Recevant à Bickfaya une délégation de la commission parlementaire chinoise des Affaires étrangères, M. Gemayel a effectué avec ses interlocuteurs un tour d’horizon des principaux sujets de l’heure, en particulier de la situation en Syrie. Le chef des Kataëb a invité la Chine à « jouer un plus grand rôle dans la région et à défendre le plan de règlement de la crise proposé par la Ligue arabe auprès des instances internationales ».

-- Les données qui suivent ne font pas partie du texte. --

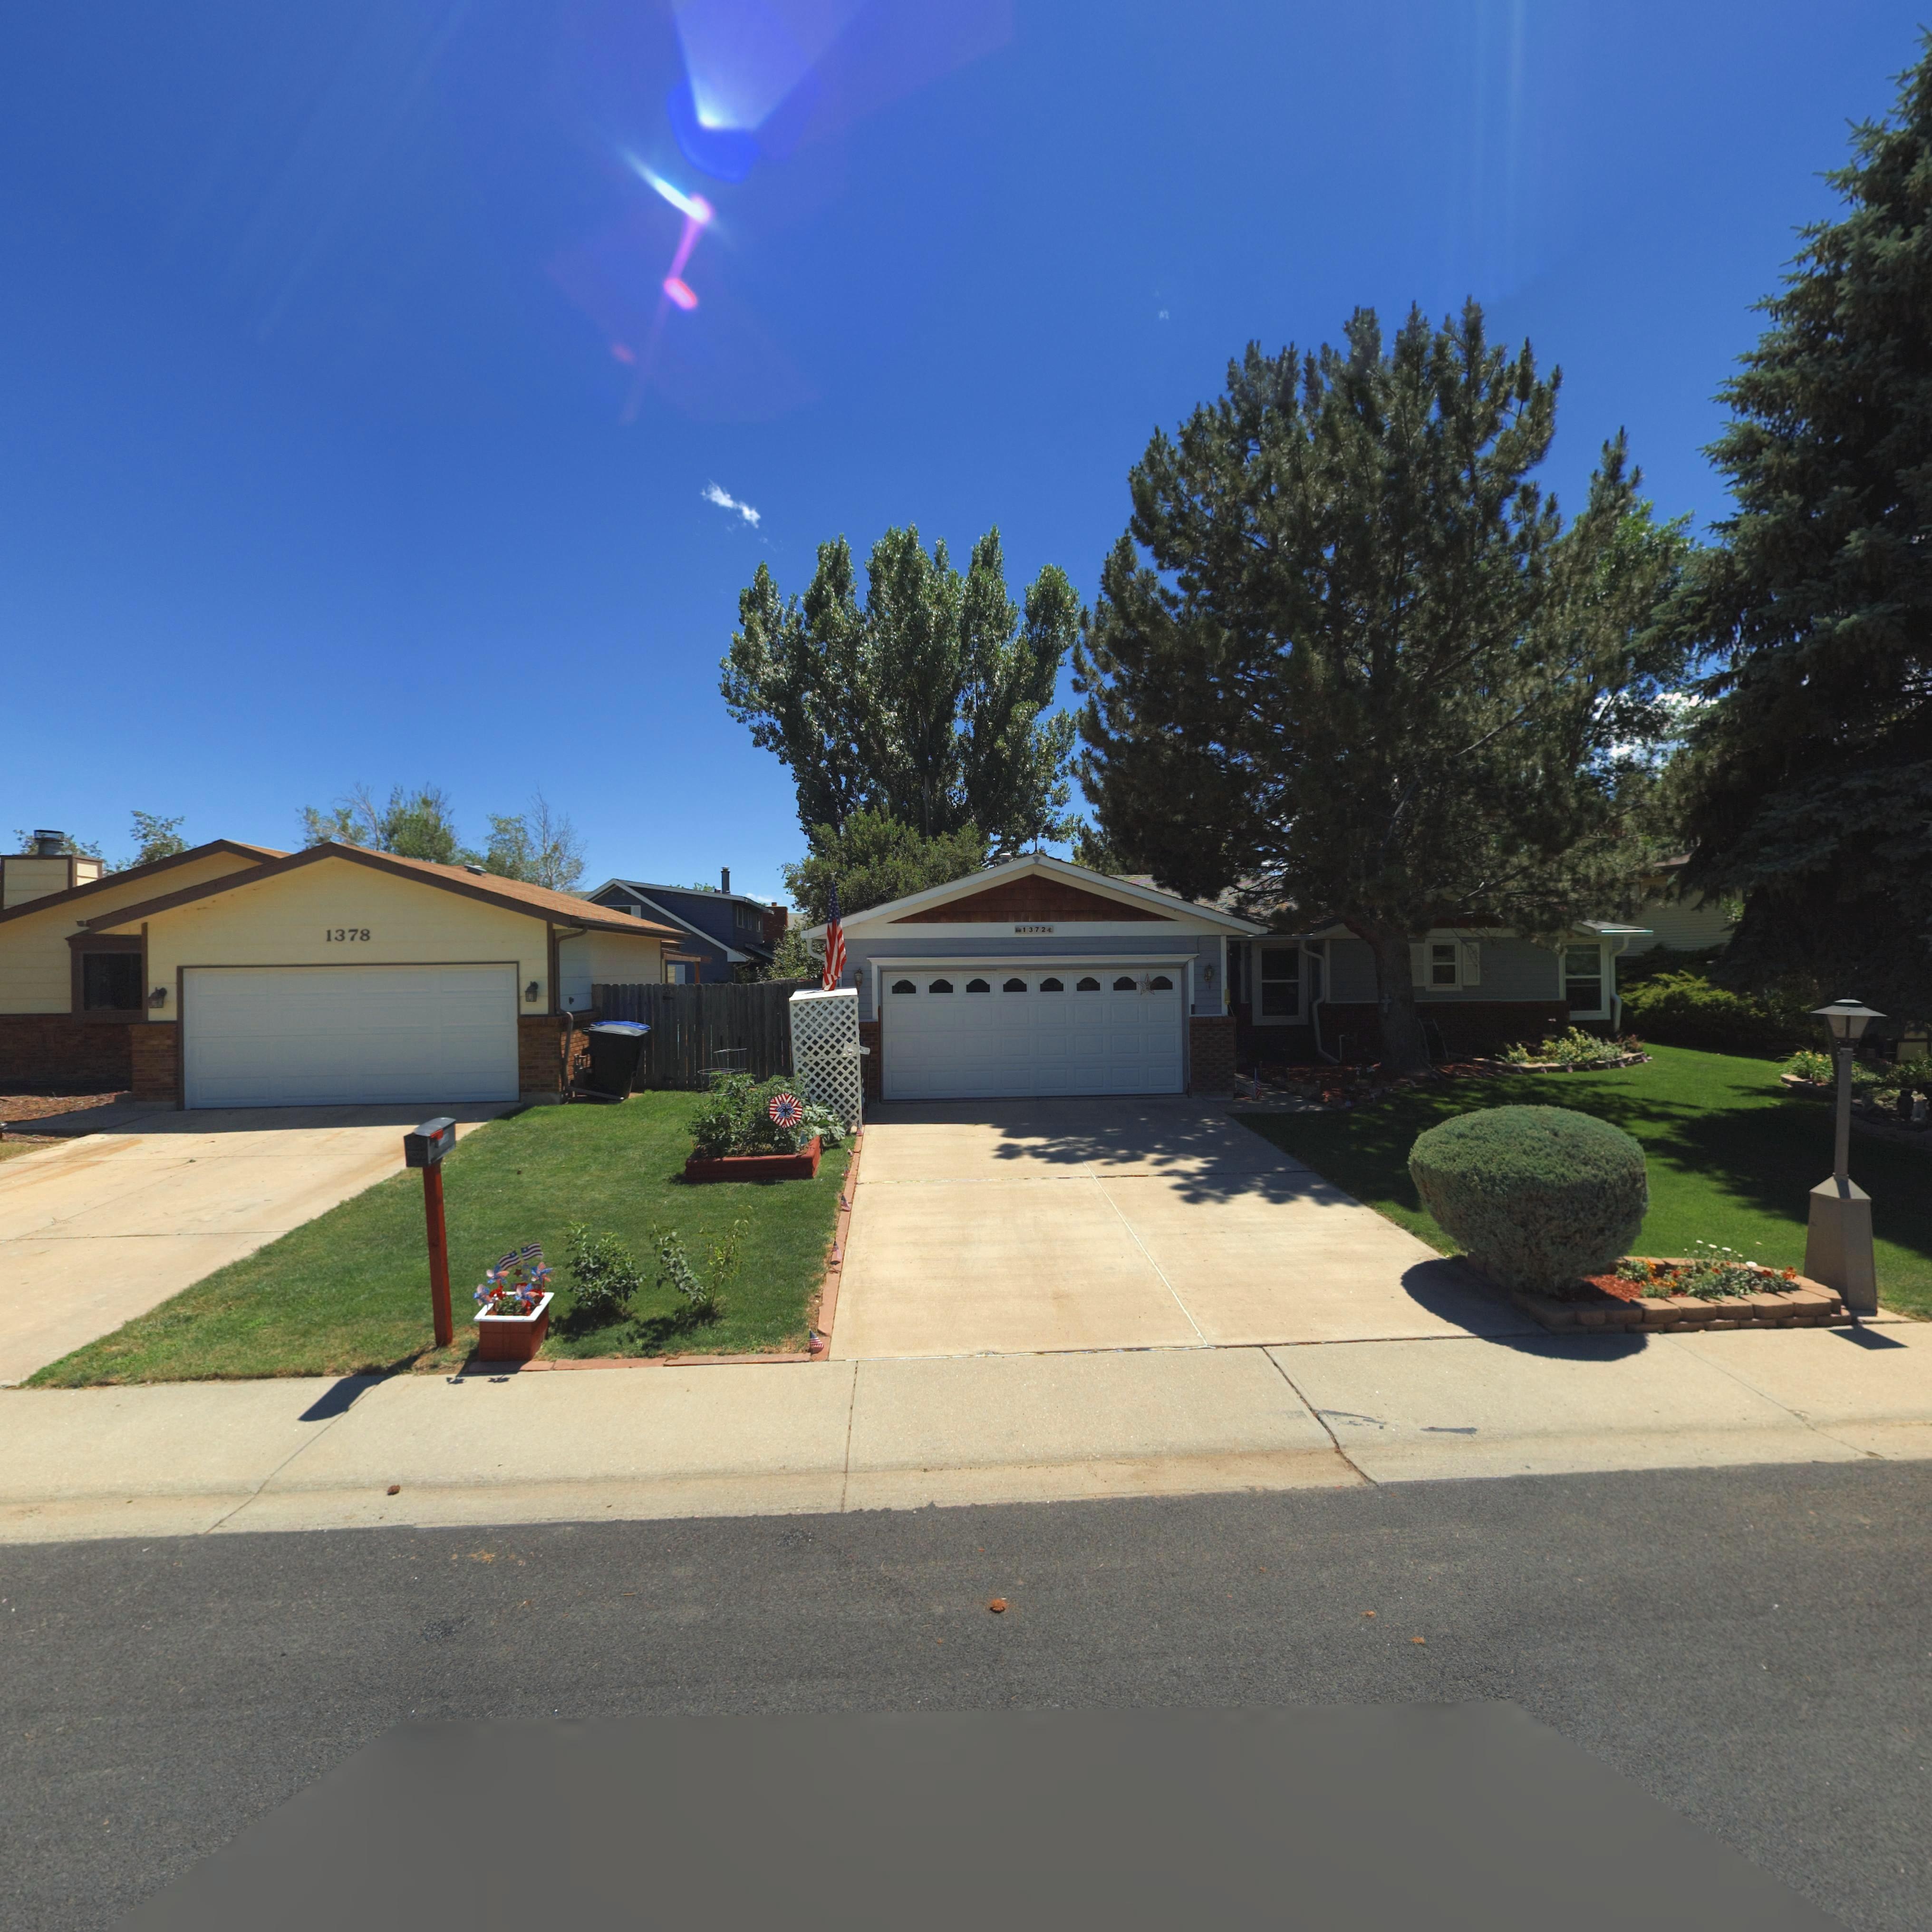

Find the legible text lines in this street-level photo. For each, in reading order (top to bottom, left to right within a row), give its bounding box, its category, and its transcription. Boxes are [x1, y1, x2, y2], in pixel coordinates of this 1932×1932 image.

[326, 928, 370, 942] StreetNumber: 1378
[1023, 927, 1045, 932] StreetNumber: 1372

« La Chine peut renoncer au veto et lancer une initiative diplomatique susceptible de mettre fin rapidement à la tragédie syrienne », a-t-il affirmé.
Le leader Kataëb s’est dit inquiet de l’impact que peut avoir la prolongation de la crise en Syrie sur l’infrastructure de ce pays qui rendrait difficile, par la suite, son relèvement économique.
Sur un plan plus personnel, M. Gemayel s’est plu à évoquer avec ses interlocuteurs ses liens d’amitié avec le Dr Georges Hatem, qui fut des années durant le médecin personnel de Mao Tsé Toung. Une statue du Dr Hatem trône sur la place publique à Hammana, son village natal. Son neveu faisait partie de la délégation chinoise.
De son côté, le chef de la délégation parlementaire chinoise a affirmé qu’il est faux de penser que la Chine « appuie ou protège le régime syrien ». Il a affirmé que Pékin ne se tient aux côtés d’aucun des deux camps, mais agit conformément à la Charte de l’ONU et des principes constants de son action, comme le principe de non-ingérence dans les affaires intérieures d’un autre pays. Il a donc appelé à un règlement rapide de la crise, par la voie du dialogue et du compromis, tout en apportant son appui à l’initiative de Kofi Annan.